The secret, of course, is to eliminate dynamic memory allocations. This isn't a huge revelation to most programmers, especially not games programmers, but it's such a royal pain that it often gets left on the table unless and until things get truly desperate.
Well, after my 740ms run earlier today, I was well and truly ready to do anything it took to speed things up more.
So I tried something devious: I hooked into the function which allocates memory in the Epoch runtime, and wired it up to print out the name of the function that called it. (If you're curious how this works, it's just assembly hacks - the return address is already on the stack, so we just read it off and pass it to a helper function which knows how to translate that back to a code function name based on debug information.)
With a little command line magic, I piped all of the output of this process into a text file, and got a timeline of every single memory allocation performed by the compiler.
Well, that file is 27MB of text, with over 672,000 allocations. That might explain some of the slowness...
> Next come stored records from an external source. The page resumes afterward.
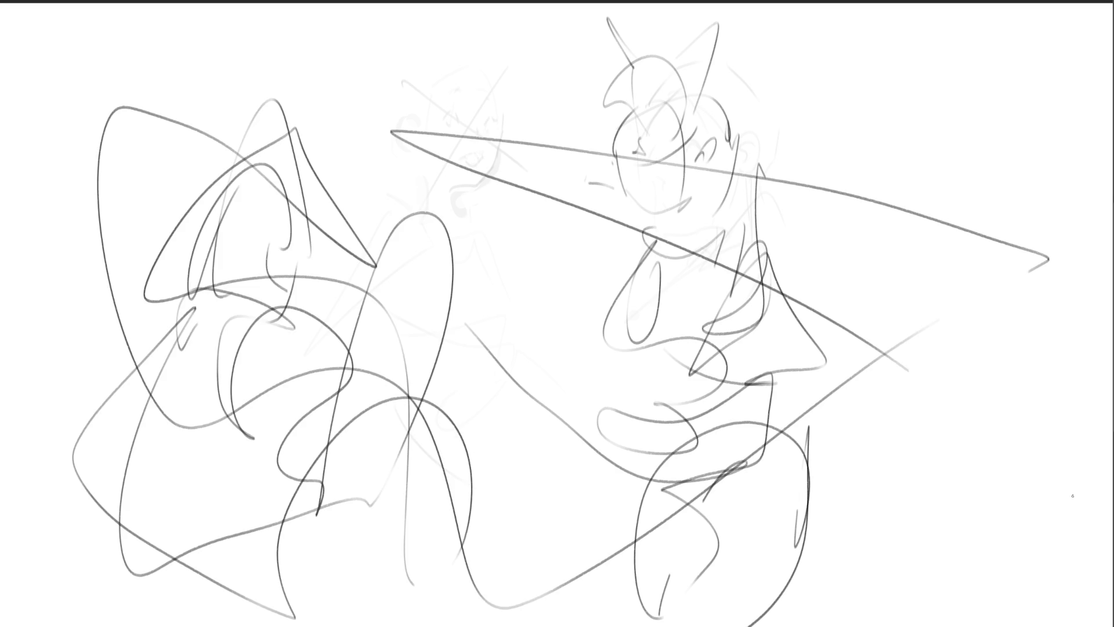
# Fade the left-side and bottom strokes lighter with a large soft eraser.
pyautogui.press('e')
pyautogui.moveTo(372, 264)
pyautogui.mouseDown()
pyautogui.moveTo(212, 460)
pyautogui.moveTo(329, 592)
pyautogui.moveTo(394, 180)
pyautogui.moveTo(381, 268)
pyautogui.moveTo(588, 524)
pyautogui.moveTo(547, 116)
pyautogui.moveTo(772, 465)
pyautogui.moveTo(987, 403)
pyautogui.mouseUp()
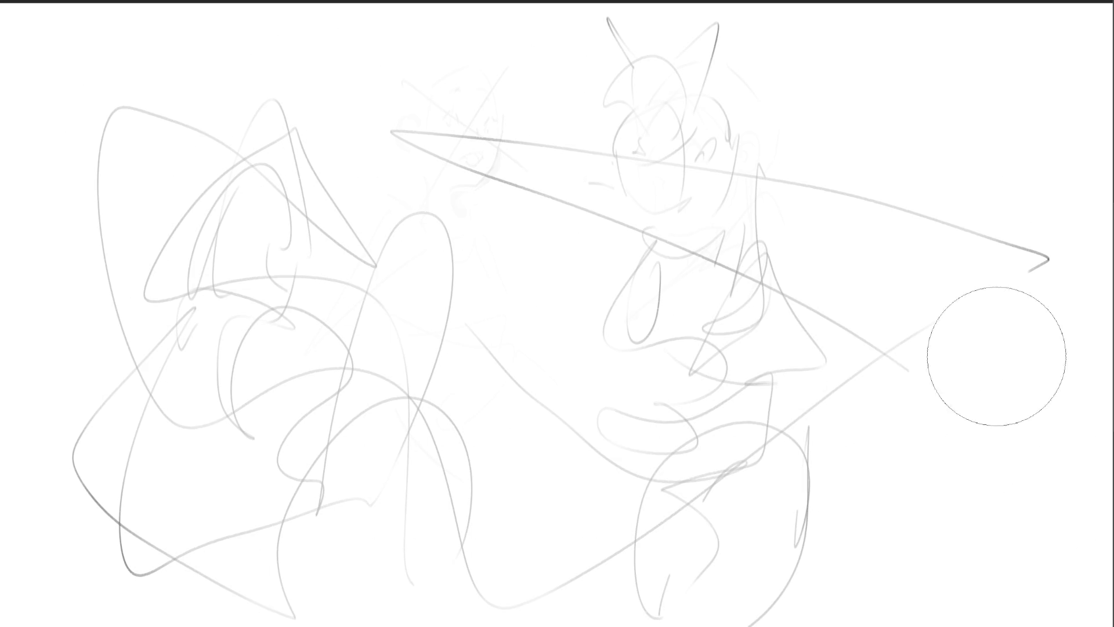
pyautogui.moveTo(943, 475)
pyautogui.mouseDown()
pyautogui.moveTo(853, 626)
pyautogui.moveTo(848, 619)
pyautogui.mouseUp()
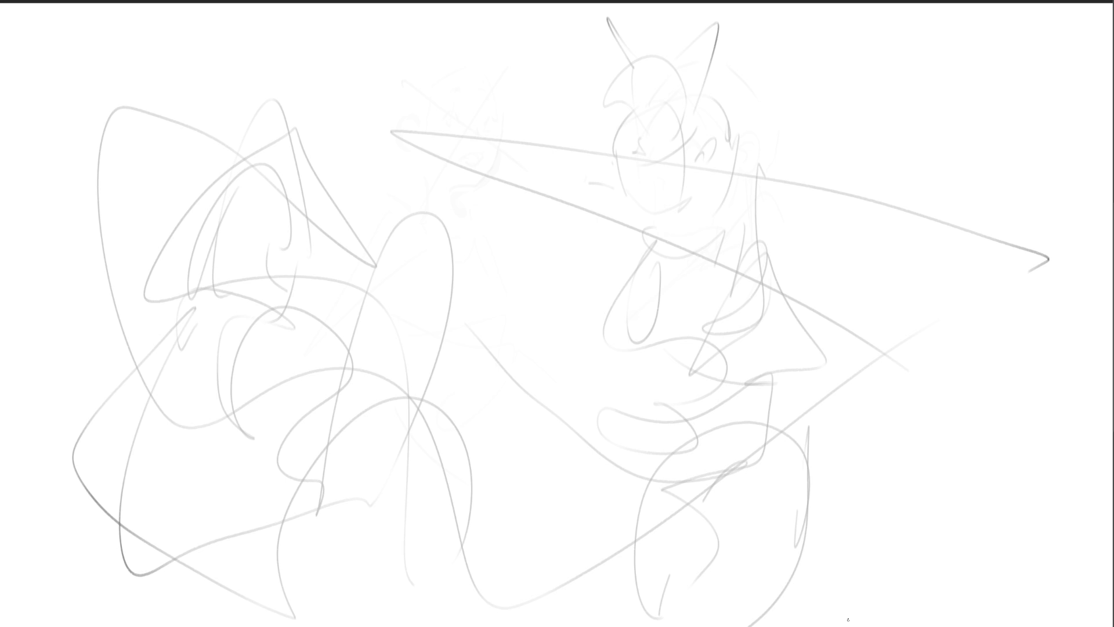
# Block out a boxy head at the left with a centre line and small face details.
pyautogui.moveTo(246, 156)
pyautogui.mouseDown()
pyautogui.moveTo(235, 293)
pyautogui.moveTo(209, 315)
pyautogui.mouseUp()
pyautogui.moveTo(231, 205); pyautogui.dragTo(321, 219)
pyautogui.moveTo(247, 155)
pyautogui.mouseDown()
pyautogui.moveTo(298, 137)
pyautogui.moveTo(322, 206)
pyautogui.mouseUp()
pyautogui.moveTo(316, 164); pyautogui.dragTo(320, 218)
pyautogui.moveTo(249, 154)
pyautogui.mouseDown()
pyautogui.moveTo(250, 194)
pyautogui.moveTo(277, 187)
pyautogui.moveTo(309, 219)
pyautogui.mouseUp()
pyautogui.moveTo(310, 188); pyautogui.dragTo(305, 241)
pyautogui.moveTo(256, 198)
pyautogui.mouseDown()
pyautogui.moveTo(248, 205)
pyautogui.moveTo(272, 210)
pyautogui.moveTo(252, 205)
pyautogui.mouseUp()
pyautogui.moveTo(298, 204)
pyautogui.mouseDown()
pyautogui.moveTo(301, 259)
pyautogui.moveTo(234, 279)
pyautogui.mouseUp()
# Draw the left head's chin, jaw and neck, then the shoulders, collar, arm and torso lines.
pyautogui.moveTo(308, 254); pyautogui.dragTo(280, 278)
pyautogui.moveTo(244, 274)
pyautogui.mouseDown()
pyautogui.moveTo(277, 288)
pyautogui.moveTo(281, 305)
pyautogui.mouseUp()
pyautogui.press('ctrl+z')
pyautogui.press('ctrl+z')
pyautogui.press('ctrl+z')
pyautogui.moveTo(316, 248)
pyautogui.mouseDown()
pyautogui.moveTo(324, 257)
pyautogui.moveTo(286, 273)
pyautogui.moveTo(285, 303)
pyautogui.moveTo(271, 304)
pyautogui.moveTo(281, 270)
pyautogui.moveTo(284, 314)
pyautogui.mouseUp()
pyautogui.press('ctrl+z')
pyautogui.press('ctrl+z')
pyautogui.moveTo(232, 236); pyautogui.dragTo(263, 263)
pyautogui.moveTo(248, 265)
pyautogui.mouseDown()
pyautogui.moveTo(234, 288)
pyautogui.moveTo(256, 273)
pyautogui.mouseUp()
pyautogui.moveTo(258, 274); pyautogui.dragTo(293, 297)
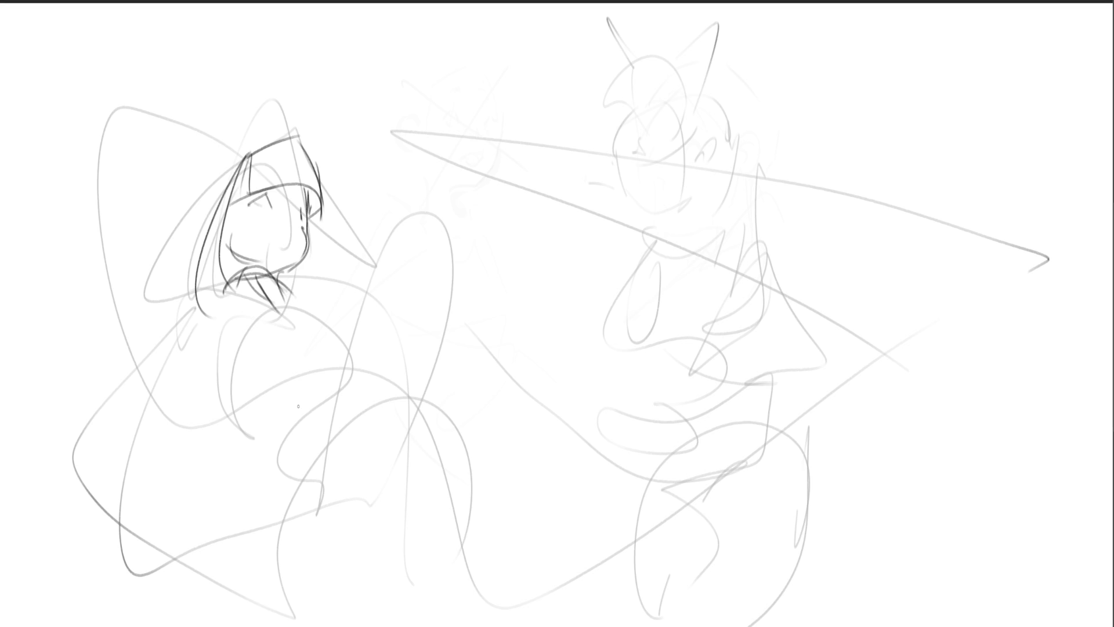
pyautogui.moveTo(176, 311)
pyautogui.mouseDown()
pyautogui.moveTo(197, 285)
pyautogui.moveTo(266, 313)
pyautogui.moveTo(314, 303)
pyautogui.moveTo(325, 319)
pyautogui.moveTo(149, 422)
pyautogui.mouseUp()
pyautogui.moveTo(236, 306)
pyautogui.mouseDown()
pyautogui.moveTo(174, 371)
pyautogui.moveTo(206, 407)
pyautogui.mouseUp()
# Extend the painter's body outline and draw long brush handles running down to the bottom.
pyautogui.moveTo(148, 449); pyautogui.dragTo(197, 394)
pyautogui.moveTo(206, 394); pyautogui.dragTo(354, 387)
pyautogui.moveTo(139, 457)
pyautogui.mouseDown()
pyautogui.moveTo(364, 385)
pyautogui.moveTo(371, 396)
pyautogui.mouseUp()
The dominating offender appears to be linked lists of integers. Not terribly surprising, considering how commonly I use integers for things (string handles, type IDs, etc.). Unfortunately, I can't readily see a good way to get rid of them all, so this might be a major sticking point until I can implement better containers.
Another annoyance is that much of the compiler is written to do destructive mutation, i.e. update variables and data structures in-place during execution. This immediately puts a stop to my next idea, which is to cache off pre-allocated objects of commonly used types, and recycle them from a pool.
Ironically, I spend several hours trying to eliminate allocations with various trickery, and consistently fail to gain any significant speed. At this point it looks like I might need to try to attack this again with a fresher mind.